The Telegraph has just reported on the latest test of SpaceX's maneuverable Grasshopper rocket.
The aircraft flew 325 metres (1066 feet) into the air - higher than Manhattan's Chrysler Building - before landing vertically back onto its launch pad.
It was the first time the Grasshopper had made full use of its navigation sensor suite, which is accurate enough to carry out vertical precision landing allowing the rocket to land back to Earth intact.
While most rockets are designed to burn up on atmosphere reentry, the 10-storey tall Grasshopper rocket is designed to withstand reentry into the Earth's atmosphere and to land back vertically onto its launch pad.
There's more at the link. Here's video of the trial, shot from an unmanned small helicopter hovering at the same altitude. I highly recommend watching it in full-screen mode.
Congratulations to SpaceX on an achievement so far unmatched by anyone else. Reminds me of old-time science fiction of the 1930's, '40's and '50's, where such launch-and-land rockets were the staple of everyone's imagination. Could truth emulate fiction at last?
Peter
6 comments:
Not the first, or the highest. In 1996, McDonald Douglass flew the DC-X at over 3,000 meters of altitude and then landed it vertically. McDD had been working on the concept since the 1960's, or at least releasing very intriguing artwork!
Go here: http://en.wikipedia.org/wiki/DC-X
Err, ahh, that is McDonnell Douglas I was talking about.
Sorry about that.
Bart Noir
Cool!
Very cool. I've never seen a launch from that perspective before.
This is happening ten miles from where I live. I wish they would publish the times of their tests - I would sure head out there and watch.
Bart Noir, as I recall, NASA took the DC-X program away from SDIO and then let it die, presumably because it was competing with the more-politically-favored X-33/VentureStar (ultimately a very snazzy dead end).
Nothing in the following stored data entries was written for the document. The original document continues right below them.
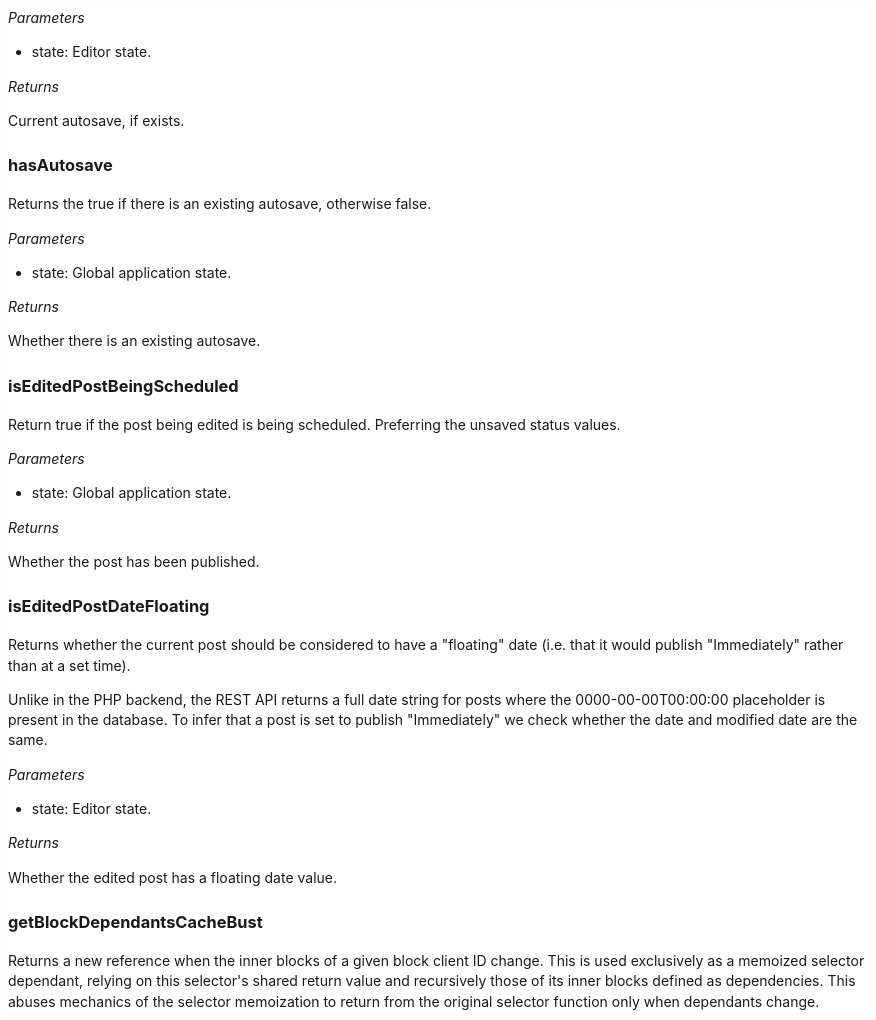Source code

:*Parameters*

 * state: Editor state.

*Returns*

Current autosave, if exists.

### hasAutosave

Returns the true if there is an existing autosave, otherwise false.

*Parameters*

 * state: Global application state.

*Returns*

Whether there is an existing autosave.

### isEditedPostBeingScheduled

Return true if the post being edited is being scheduled. Preferring the
unsaved status values.

*Parameters*

 * state: Global application state.

*Returns*

Whether the post has been published.

### isEditedPostDateFloating

Returns whether the current post should be considered to have a "floating"
date (i.e. that it would publish "Immediately" rather than at a set time).

Unlike in the PHP backend, the REST API returns a full date string for posts
where the 0000-00-00T00:00:00 placeholder is present in the database. To
infer that a post is set to publish "Immediately" we check whether the date
and modified date are the same.

*Parameters*

 * state: Editor state.

*Returns*

Whether the edited post has a floating date value.

### getBlockDependantsCacheBust

Returns a new reference when the inner blocks of a given block client ID
change. This is used exclusively as a memoized selector dependant, relying
on this selector's shared return value and recursively those of its inner
blocks defined as dependencies. This abuses mechanics of the selector
memoization to return from the original selector function only when
dependants change.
A Grasshopper derivative will probably end up being even cheaper to fly than a DC-X derivative would have been, since the Grasshopper flies on kero/LOX instead of LH2/LOX, and I believe the Delta Clipper would have carried a lot of extra structural and heat-shield mass to meet the military requirement for cross-range maneuvering during reentry.
FWIW, I wonder where we'd be right now had NASA spent 1/10th the Shuttle budget developing and flying a Saturn V derivative that could land its first couple stages back at the launch site a la Grasshopper, instead of spending the half-trillion (?) it ultimately spent on the nifty-but-impractical Flying Ming Vase. It probably could have been done, even back then; command-guidance systems had gotten pretty impressive by the early 70s on the military side.